In 1827 he was one of the pallbearers at Beethoven's funeral.

==Composer and conductor==
In 1828 Müller gave up stage performing, and became composer and conductor at the Theater an der Wien, for the theatre manager Carl Carl; during the following years he composed much music. In 1838 Carl Carl bought the Theater in der Leopoldstadt, and Müller also worked for that theatre.

From 1847 he left the Theater in der Leopoldstadt and worked at the Theater an der Wien, which by then was managed by Franz Pokorny. He continued to compose; his works were performed in many theatres in Vienna.

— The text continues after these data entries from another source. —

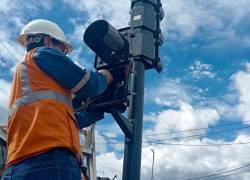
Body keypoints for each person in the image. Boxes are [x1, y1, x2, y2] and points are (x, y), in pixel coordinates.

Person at [1, 19, 113, 180]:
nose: (62, 56)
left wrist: (97, 111)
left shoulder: (31, 80)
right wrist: (105, 77)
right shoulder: (42, 53)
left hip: (18, 167)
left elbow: (67, 121)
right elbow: (91, 84)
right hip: (48, 162)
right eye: (62, 50)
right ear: (47, 40)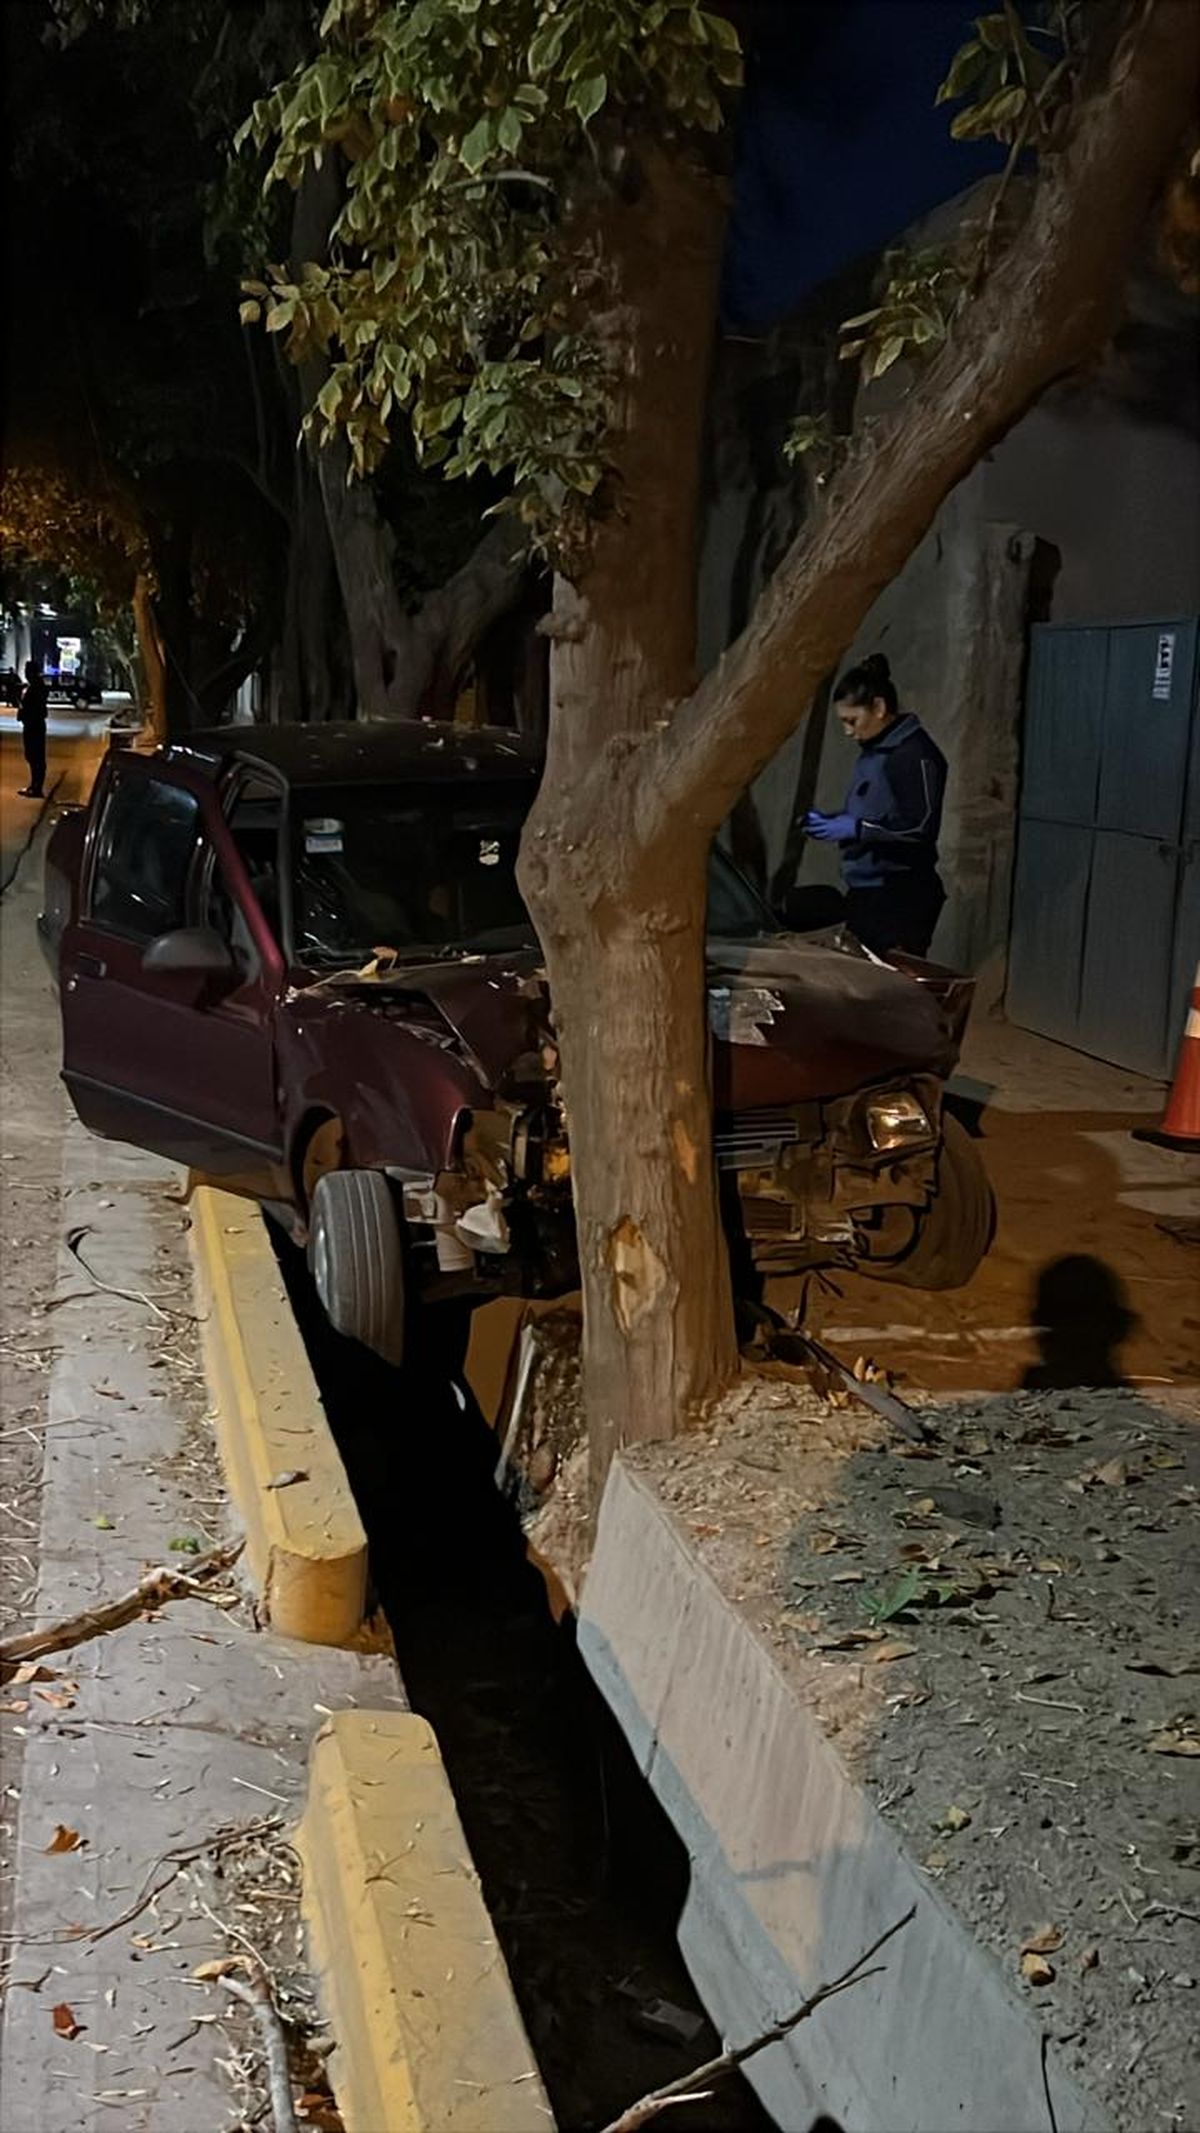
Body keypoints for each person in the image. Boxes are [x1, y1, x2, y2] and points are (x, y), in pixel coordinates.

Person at [804, 652, 947, 957]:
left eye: (852, 720)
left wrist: (856, 828)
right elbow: (876, 814)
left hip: (899, 894)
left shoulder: (912, 755)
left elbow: (919, 826)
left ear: (879, 708)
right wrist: (833, 824)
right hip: (868, 890)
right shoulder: (875, 752)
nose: (848, 731)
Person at [17, 660, 49, 799]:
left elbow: (36, 707)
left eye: (27, 670)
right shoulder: (34, 686)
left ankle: (37, 787)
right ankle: (34, 785)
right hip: (31, 725)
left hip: (34, 725)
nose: (25, 673)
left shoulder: (37, 687)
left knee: (36, 756)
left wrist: (24, 711)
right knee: (32, 756)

He composed until the 1860s. He wrote a great amount of music for the plays of Johann Nestroy, Ludwig Anzengruber and others; Müller's music was an influence on the development of Viennese operetta. He also wrote a large number of songs with piano accompaniment, and several works for piano and for physharmonica.

==Family==
His son Adolf Müller Jr. (1839–1901) conducted the opera orchestra in Posen (now Poznań in Poland) in 1864, and later worked in Magdeburg, Düsseldorf, Rotterdam and at the Theater an der Wien in Vienna, where he initially assisted his father. He composed operas, operettas, Singspiele and incidental music to plays. He compiled the music for the operetta Wiener Blut from existing music by Johann Strauss II.